Ce sera plus clair, et tu as tout ce que tu avais avant!!!  :Wink: 

----------

## webby

oui c'est vrai que j'ai constater grace a toi , que c'était la pagaille la-dedans (nano) ..

j'ai changé mon nano pour le tien !   :Smile: 

ensuite j'ai fait  emerge --sync   

ai-je bien fait, de faire , ( emerge --sync ) ,  après  ?Last edited by webby on Sat Nov 04, 2006 3:29 pm; edited 1 time in total

----------

## titoucha

Ca ne va pas faire de mal, mais ça n'avance à rien.

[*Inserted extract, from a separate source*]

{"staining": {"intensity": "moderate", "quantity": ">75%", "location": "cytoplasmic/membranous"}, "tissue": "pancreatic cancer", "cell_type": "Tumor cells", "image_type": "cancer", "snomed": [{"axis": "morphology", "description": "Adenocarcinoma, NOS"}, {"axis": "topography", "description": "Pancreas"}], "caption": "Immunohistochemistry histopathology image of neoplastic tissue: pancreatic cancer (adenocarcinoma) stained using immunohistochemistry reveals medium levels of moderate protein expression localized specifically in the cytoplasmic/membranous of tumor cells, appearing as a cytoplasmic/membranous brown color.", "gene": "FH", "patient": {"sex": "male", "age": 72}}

Maintenant que tu as fait de l'ordre, quel message d'erreur as-tu.

----------

## webby

je viens de faire :  emerge -Na world     ..   

----------------------------------------------------------

Calculating world dependencies -

!!! Ebuilds for the following packages are either all

!!! masked or don't exist:

app-admin/eselect-compiler net-misc/bcm4400

... done!

[blocks B     ] <dev-python/pygtk-2.9 (is blocking dev-python/pygobject-2.12.2)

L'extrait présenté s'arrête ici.